L’entrée à la Faculté de Médecine et de Sciences biomédicales de Yaoundé (Fmsb- défunte Centre universitaire des sciences de la santé-Cus. ndlr), à l’Ecole militaire inter-armées (Emia), à l’Institut sous-régional de statistique et d'économie appliquée (issea), Institut national de la jeunesse et des sports (Injs) entre autres grandes écoles, est toute aussi entachée de corruption et de trafic d’influence, apprend-on. «Des listes de futurs lauréats proviennent généralement des ministres, des cadres du parti au pouvoir, des directeurs généraux, des cadres de la présidence de la République», martèle une source sous anonymat.

«L’entrée dans les facultés de médecine des universités de Yaoundé 1 et de Douala, relève de l’exploit, assure un enseignant d’Université qui a requis l’anonymat. On y parvient à faire réussir les candidats ayant obtenu une moyenne inférieure à 5. Et c’est ceux-là qui, malheureusement auront nos vies entre leurs mains», déplore-t-il.


Millions

Dans des groupes de préparations aux concours d’entrée dans les grandes écoles, situés à non loin de l’école du centre de Yaoundé, école publique de Ngoa Ekellé et l’école publique de Biyem-assi, à Yaoundé, certains encadreurs admettent, sous anonymat, l’existence des réseaux parallèles d’accès aux grandes écoles. Certains révèlent par exemple que pour entrer dans les écoles normales supérieures de Yaoundé et Maroua, il faut débourser entre 500 000 francs Cfa et 1.500 000 Fcfa au moins.

Des sommes qui, apprend-on, transitent premièrement par des intermédiaires. Lesquels se recrutent parmi les propriétaires des tournedos, cargotes, situés et à l’extérieur de ces écoles, ou proches des ministères assurant la tutelle académique et technique, et aussi parmi certains propriétaires de groupes d’études. Mais dans le lot des montants exigés par les entregents pour la réussite au concours dans els grandes écoles, l’Enam semble se tailler la part du lion.

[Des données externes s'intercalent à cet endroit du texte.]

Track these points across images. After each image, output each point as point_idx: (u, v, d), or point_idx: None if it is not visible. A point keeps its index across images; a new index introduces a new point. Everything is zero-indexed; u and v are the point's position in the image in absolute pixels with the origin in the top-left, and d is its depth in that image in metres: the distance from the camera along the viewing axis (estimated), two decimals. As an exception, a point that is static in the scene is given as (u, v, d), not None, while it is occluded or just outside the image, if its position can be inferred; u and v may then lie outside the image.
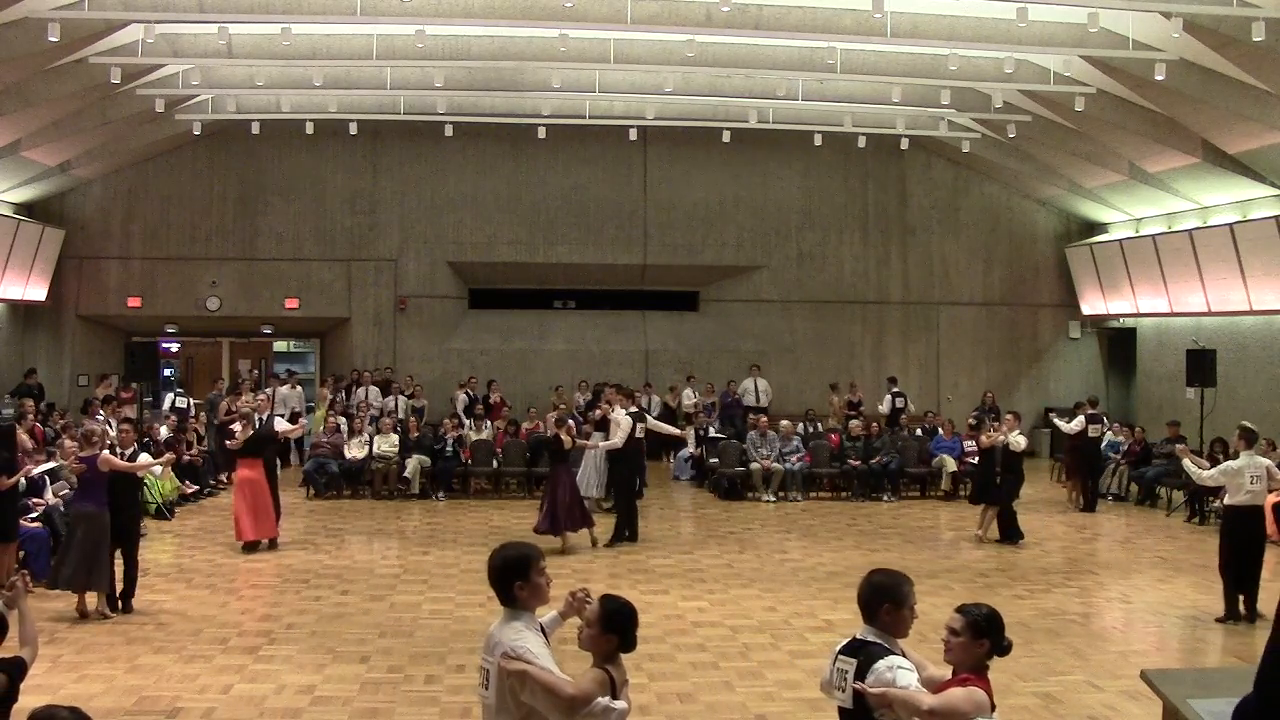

Benoît Ndong Soumeht, en son temps, directeur de l’Enam, fait publier dans un communiqué le 7 mai 2008, dans lequel, il met en garde la population. Ledit communiqué mentionne alors que des individus sans foi, ni loi, écument les quartiers, extorquent des fonds aux braves citoyens et prétendent leur assurer une entrée facile au sein de l’Enam. Le même communiqué relevait que la justice s’était saisi du cas d’un individu qui aurait extorqué 14 millions Fcfa à une famille pour faire entrer trois enfants à l’Enam à raisons de 4.5 millions Fcfa par personne. «Comment comprendre qu’un candidat vienne s’inscrire au cours de préparation à moins d’une semaine du lancement des épreuves écrites du concours d’entrée dans l’une des écoles dont nous assurons la préparation, et qu’à la fin, il réussisse. Pourtant, lors des travaux pratiques il n’apportait pas toutes les garanties de succès?» s’interroge un encadreur d’un des groupes de préparation aux concours d’entrée dans les grandes écoles.

Ce dernier dit avoir plusieurs fois été admissible aux concours d’entrées à l’Enam dans les filières Division administrative des régies financières (Darf), cycle A et B. Mais passé l’oral, son nom disparaît des listes d’admission définitive.

Une atmosphère de suspicion que le nouveau directeur de l’Enam entend faire disparaître. Linus Toussaint Mendjana s’engage en effet à assurer la transparence et le mérite pour les concours d’entrée à l’Enam en 2012. «Je n’ai aucun appel à lancer aux familles. Notre premier rendez-vous, c’est lors de la publication des premiers résultats. Chacun jugera si prochainement, il faut faire confiance ou non à l’Enam», lance-t-il. Les épreuves écrites de l’examen d’entrée à l’Enam s’achève en août prochain.

La rentrée dans toutes les grandes écoles est fixée pour octobre 2012 d’après les textes du ministère de l’Enseignement supérieur. Le rendez-vous est donc pris. La Commission nationale anti-corruption (Conac) vient par ailleurs de lancer un plaidoyer pour qu’on supprime la l’équilibre régional comme condition d’établissement des listes définitives des admis aux concours d’entrée dans les grandes écoles nationales.